Stored items from a collection
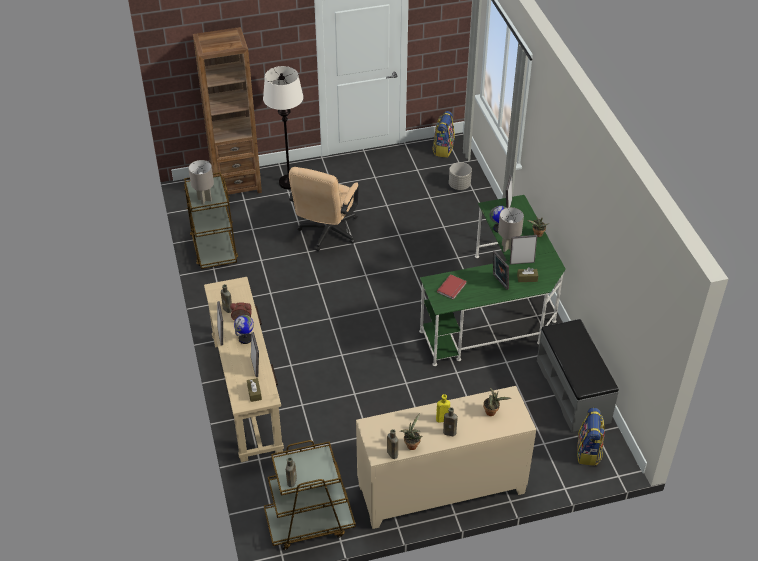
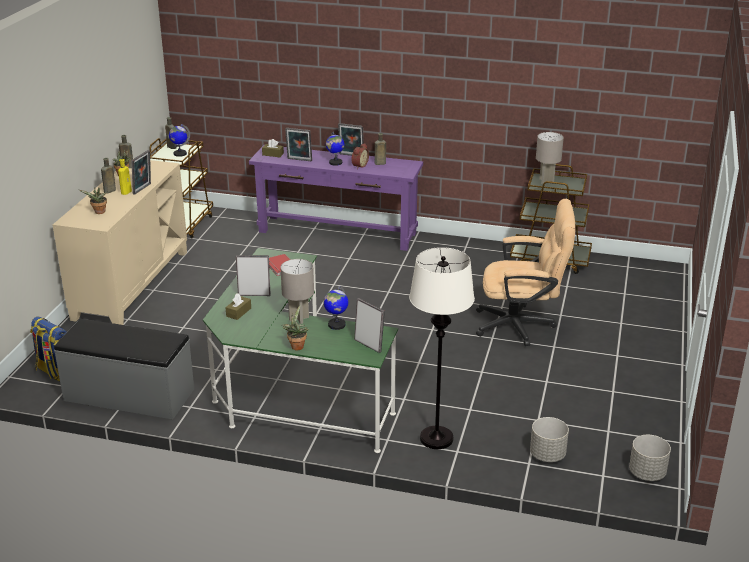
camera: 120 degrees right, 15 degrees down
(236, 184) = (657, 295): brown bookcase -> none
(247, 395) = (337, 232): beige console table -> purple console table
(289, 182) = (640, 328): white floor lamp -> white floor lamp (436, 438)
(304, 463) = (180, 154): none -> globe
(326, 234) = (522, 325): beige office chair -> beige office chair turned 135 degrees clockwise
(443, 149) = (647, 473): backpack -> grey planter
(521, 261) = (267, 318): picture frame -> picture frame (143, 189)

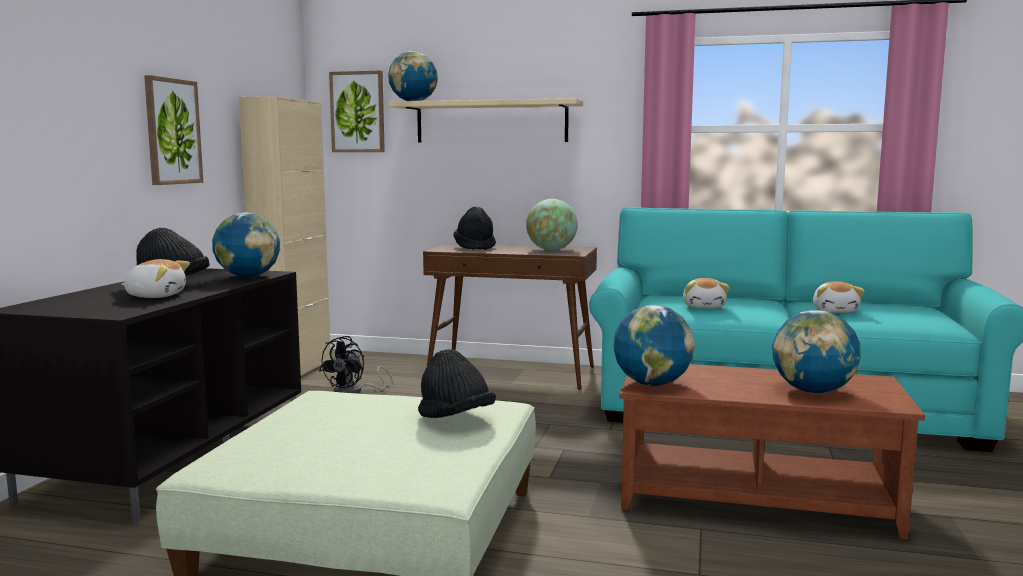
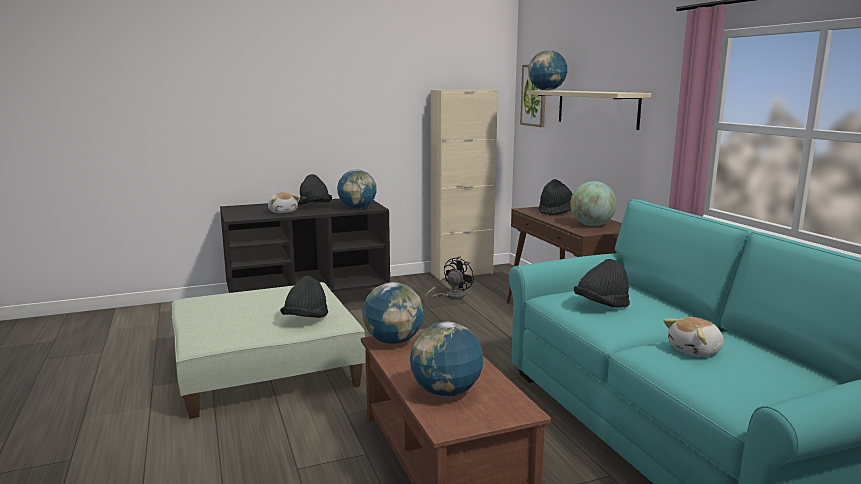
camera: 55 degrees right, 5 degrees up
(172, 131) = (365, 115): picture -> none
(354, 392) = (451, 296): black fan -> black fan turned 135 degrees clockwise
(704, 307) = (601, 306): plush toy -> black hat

#### [Task to complete]
Give back exactly the lines above starting at the line where "(247, 395) = (337, 232): beige" appears and ending at the line where "(304, 463) = (180, 154): none -> globe" appears, both included, with no other lines.

#### [Response below]
(247, 395) = (337, 232): beige console table -> purple console table
(289, 182) = (640, 328): white floor lamp -> white floor lamp (436, 438)
(304, 463) = (180, 154): none -> globe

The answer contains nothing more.